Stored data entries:
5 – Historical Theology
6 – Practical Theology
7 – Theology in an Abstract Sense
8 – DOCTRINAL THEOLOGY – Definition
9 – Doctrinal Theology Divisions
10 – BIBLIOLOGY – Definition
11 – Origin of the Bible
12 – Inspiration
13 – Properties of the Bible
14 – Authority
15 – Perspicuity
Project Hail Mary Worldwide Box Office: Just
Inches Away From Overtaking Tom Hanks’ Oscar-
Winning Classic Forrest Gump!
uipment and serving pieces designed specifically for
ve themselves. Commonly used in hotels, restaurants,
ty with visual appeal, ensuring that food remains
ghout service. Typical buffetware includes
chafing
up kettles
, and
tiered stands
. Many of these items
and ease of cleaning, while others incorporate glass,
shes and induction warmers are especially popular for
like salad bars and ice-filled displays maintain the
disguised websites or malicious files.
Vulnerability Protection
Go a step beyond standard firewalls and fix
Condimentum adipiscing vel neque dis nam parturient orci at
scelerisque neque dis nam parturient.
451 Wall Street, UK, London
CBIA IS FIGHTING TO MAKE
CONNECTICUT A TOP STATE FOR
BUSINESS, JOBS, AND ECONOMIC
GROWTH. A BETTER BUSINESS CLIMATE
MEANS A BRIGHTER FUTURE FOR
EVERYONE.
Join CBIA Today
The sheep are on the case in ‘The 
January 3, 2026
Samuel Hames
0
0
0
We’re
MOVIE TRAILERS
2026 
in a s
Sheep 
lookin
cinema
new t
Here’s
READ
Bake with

==

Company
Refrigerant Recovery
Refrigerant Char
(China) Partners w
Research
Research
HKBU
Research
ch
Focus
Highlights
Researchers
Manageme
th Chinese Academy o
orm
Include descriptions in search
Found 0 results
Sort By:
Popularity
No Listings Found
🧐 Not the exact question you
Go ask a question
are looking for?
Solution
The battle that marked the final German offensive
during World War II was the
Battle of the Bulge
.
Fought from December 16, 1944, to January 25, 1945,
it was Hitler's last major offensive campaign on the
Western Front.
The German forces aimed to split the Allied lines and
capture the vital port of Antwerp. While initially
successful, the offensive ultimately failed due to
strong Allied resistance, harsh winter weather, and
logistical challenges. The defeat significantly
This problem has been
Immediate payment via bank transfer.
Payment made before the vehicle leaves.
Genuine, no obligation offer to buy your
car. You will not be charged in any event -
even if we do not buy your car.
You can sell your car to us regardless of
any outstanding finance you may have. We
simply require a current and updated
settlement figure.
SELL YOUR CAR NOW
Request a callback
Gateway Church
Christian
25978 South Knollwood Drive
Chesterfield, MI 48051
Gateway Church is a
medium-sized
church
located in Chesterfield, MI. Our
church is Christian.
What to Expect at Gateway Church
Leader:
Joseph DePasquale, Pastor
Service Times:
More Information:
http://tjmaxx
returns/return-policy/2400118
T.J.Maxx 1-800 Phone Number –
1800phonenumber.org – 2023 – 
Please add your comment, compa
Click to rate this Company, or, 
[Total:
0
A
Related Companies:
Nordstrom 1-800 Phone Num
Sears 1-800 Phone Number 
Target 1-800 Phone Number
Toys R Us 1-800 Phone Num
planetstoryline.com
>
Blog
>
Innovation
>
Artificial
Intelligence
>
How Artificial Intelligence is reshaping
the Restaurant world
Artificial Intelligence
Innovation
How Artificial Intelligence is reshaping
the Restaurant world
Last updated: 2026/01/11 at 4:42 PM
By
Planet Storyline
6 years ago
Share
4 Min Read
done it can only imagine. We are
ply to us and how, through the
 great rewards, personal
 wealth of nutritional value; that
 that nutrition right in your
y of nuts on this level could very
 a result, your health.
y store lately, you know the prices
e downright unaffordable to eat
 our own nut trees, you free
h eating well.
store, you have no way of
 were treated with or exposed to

==

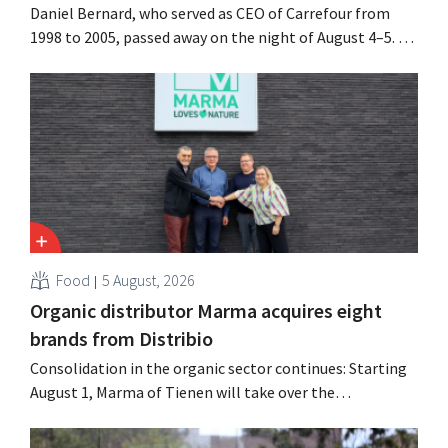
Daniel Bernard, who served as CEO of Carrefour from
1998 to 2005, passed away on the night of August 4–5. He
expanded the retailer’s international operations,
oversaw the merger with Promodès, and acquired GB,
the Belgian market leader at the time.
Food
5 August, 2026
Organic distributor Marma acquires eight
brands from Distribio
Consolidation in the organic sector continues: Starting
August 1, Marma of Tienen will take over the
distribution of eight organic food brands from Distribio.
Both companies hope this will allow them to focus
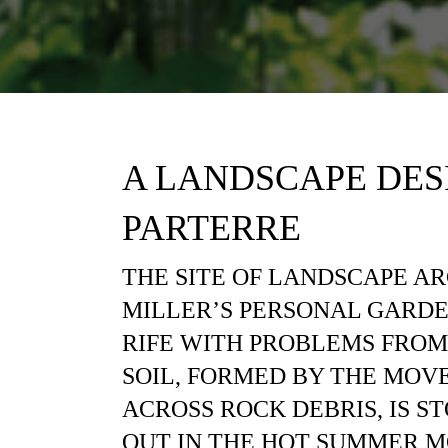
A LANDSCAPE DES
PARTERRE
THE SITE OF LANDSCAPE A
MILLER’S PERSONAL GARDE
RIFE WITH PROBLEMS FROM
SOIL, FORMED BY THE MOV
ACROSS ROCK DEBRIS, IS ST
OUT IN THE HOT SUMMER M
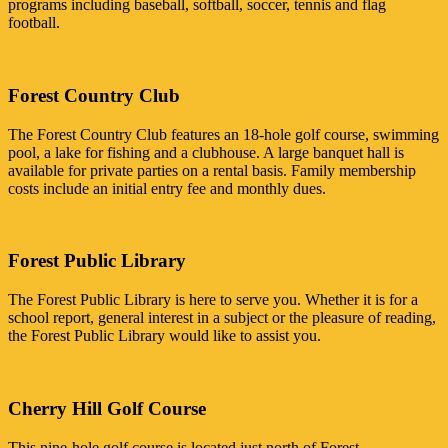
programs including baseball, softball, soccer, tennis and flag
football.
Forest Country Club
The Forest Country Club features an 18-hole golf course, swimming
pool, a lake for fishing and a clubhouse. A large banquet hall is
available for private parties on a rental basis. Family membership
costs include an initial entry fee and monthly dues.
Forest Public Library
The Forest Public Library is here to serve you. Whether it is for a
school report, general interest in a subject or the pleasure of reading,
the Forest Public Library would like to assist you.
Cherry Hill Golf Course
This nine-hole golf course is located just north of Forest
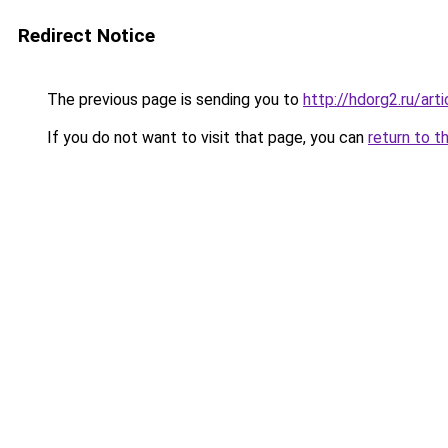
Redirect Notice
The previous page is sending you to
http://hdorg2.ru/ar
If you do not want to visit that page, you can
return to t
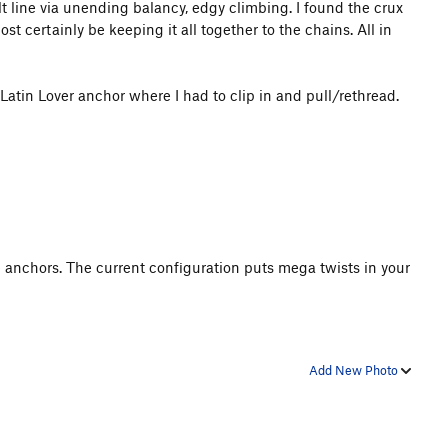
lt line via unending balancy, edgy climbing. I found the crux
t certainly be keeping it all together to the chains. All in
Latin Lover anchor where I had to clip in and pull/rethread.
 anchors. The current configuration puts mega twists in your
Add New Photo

WORK INSTRUCTIONS: Update the lines from the one holding "5 – Historical Theology" through the one holding "CONNECTICUT A TOP STATE FOR", inclusive, by writing them out again with "Vulnerability Protection" changed to "Threat Protection" and every other part left as it is.

ANSWER BOX:
5 – Historical Theology
6 – Practical Theology
7 – Theology in an Abstract Sense
8 – DOCTRINAL THEOLOGY – Definition
9 – Doctrinal Theology Divisions
10 – BIBLIOLOGY – Definition
11 – Origin of the Bible
12 – Inspiration
13 – Properties of the Bible
14 – Authority
15 – Perspicuity
Project Hail Mary Worldwide Box Office: Just
Inches Away From Overtaking Tom Hanks’ Oscar-
Winning Classic Forrest Gump!
uipment and serving pieces designed specifically for
ve themselves. Commonly used in hotels, restaurants,
ty with visual appeal, ensuring that food remains
ghout service. Typical buffetware includes
chafing
up kettles
, and
tiered stands
. Many of these items
and ease of cleaning, while others incorporate glass,
shes and induction warmers are especially popular for
like salad bars and ice-filled displays maintain the
disguised websites or malicious files.
Threat Protection
Go a step beyond standard firewalls and fix
Condimentum adipiscing vel neque dis nam parturient orci at
scelerisque neque dis nam parturient.
451 Wall Street, UK, London
CBIA IS FIGHTING TO MAKE
CONNECTICUT A TOP STATE FOR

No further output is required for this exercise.